### DIRECTIONS FOR THIS TASK
Arrange every line of the items below as a numbered list, omitting blank lines and leaving out the pictures.

### Records held in a dataset
□ □ □ □ □
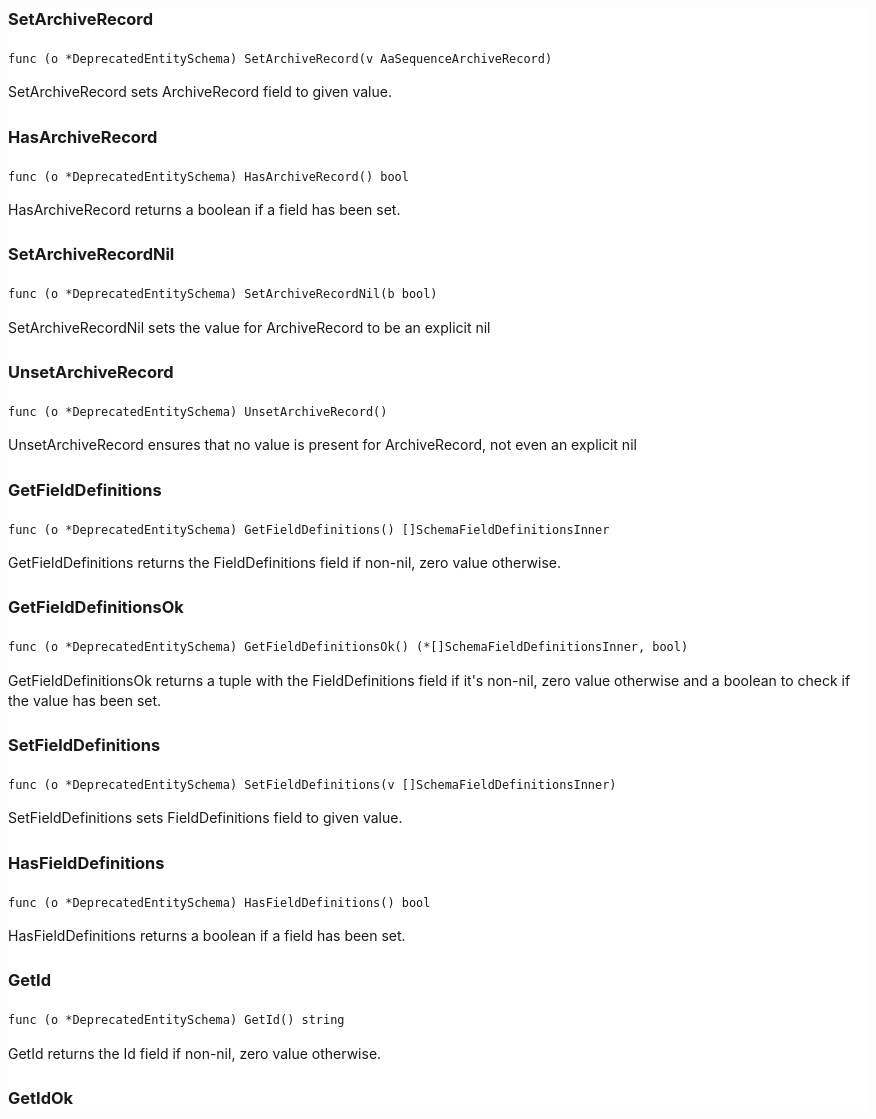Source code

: ### SetArchiveRecord

`func (o *DeprecatedEntitySchema) SetArchiveRecord(v AaSequenceArchiveRecord)`

SetArchiveRecord sets ArchiveRecord field to given value.

### HasArchiveRecord

`func (o *DeprecatedEntitySchema) HasArchiveRecord() bool`

HasArchiveRecord returns a boolean if a field has been set.

### SetArchiveRecordNil

`func (o *DeprecatedEntitySchema) SetArchiveRecordNil(b bool)`

 SetArchiveRecordNil sets the value for ArchiveRecord to be an explicit nil

### UnsetArchiveRecord
`func (o *DeprecatedEntitySchema) UnsetArchiveRecord()`

UnsetArchiveRecord ensures that no value is present for ArchiveRecord, not even an explicit nil
### GetFieldDefinitions

`func (o *DeprecatedEntitySchema) GetFieldDefinitions() []SchemaFieldDefinitionsInner`

GetFieldDefinitions returns the FieldDefinitions field if non-nil, zero value otherwise.

### GetFieldDefinitionsOk

`func (o *DeprecatedEntitySchema) GetFieldDefinitionsOk() (*[]SchemaFieldDefinitionsInner, bool)`

GetFieldDefinitionsOk returns a tuple with the FieldDefinitions field if it's non-nil, zero value otherwise
and a boolean to check if the value has been set.

### SetFieldDefinitions

`func (o *DeprecatedEntitySchema) SetFieldDefinitions(v []SchemaFieldDefinitionsInner)`

SetFieldDefinitions sets FieldDefinitions field to given value.

### HasFieldDefinitions

`func (o *DeprecatedEntitySchema) HasFieldDefinitions() bool`

HasFieldDefinitions returns a boolean if a field has been set.

### GetId

`func (o *DeprecatedEntitySchema) GetId() string`

GetId returns the Id field if non-nil, zero value otherwise.

### GetIdOk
□ □ □ □ □
### ANSWER BELOW
1. Source code
2. : ### SetArchiveRecord
3. `func (o *DeprecatedEntitySchema) SetArchiveRecord(v AaSequenceArchiveRecord)`
4. SetArchiveRecord sets ArchiveRecord field to given value.
5. ### HasArchiveRecord
6. `func (o *DeprecatedEntitySchema) HasArchiveRecord() bool`
7. HasArchiveRecord returns a boolean if a field has been set.
8. ### SetArchiveRecordNil
9. `func (o *DeprecatedEntitySchema) SetArchiveRecordNil(b bool)`
10.  SetArchiveRecordNil sets the value for ArchiveRecord to be an explicit nil
11. ### UnsetArchiveRecord
12. `func (o *DeprecatedEntitySchema) UnsetArchiveRecord()`
13. UnsetArchiveRecord ensures that no value is present for ArchiveRecord, not even an explicit nil
14. ### GetFieldDefinitions
15. `func (o *DeprecatedEntitySchema) GetFieldDefinitions() []SchemaFieldDefinitionsInner`
16. GetFieldDefinitions returns the FieldDefinitions field if non-nil, zero value otherwise.
17. ### GetFieldDefinitionsOk
18. `func (o *DeprecatedEntitySchema) GetFieldDefinitionsOk() (*[]SchemaFieldDefinitionsInner, bool)`
19. GetFieldDefinitionsOk returns a tuple with the FieldDefinitions field if it's non-nil, zero value otherwise
20. and a boolean to check if the value has been set.
21. ### SetFieldDefinitions
22. `func (o *DeprecatedEntitySchema) SetFieldDefinitions(v []SchemaFieldDefinitionsInner)`
23. SetFieldDefinitions sets FieldDefinitions field to given value.
24. ### HasFieldDefinitions
25. `func (o *DeprecatedEntitySchema) HasFieldDefinitions() bool`
26. HasFieldDefinitions returns a boolean if a field has been set.
27. ### GetId
28. `func (o *DeprecatedEntitySchema) GetId() string`
29. GetId returns the Id field if non-nil, zero value otherwise.
30. ### GetIdOk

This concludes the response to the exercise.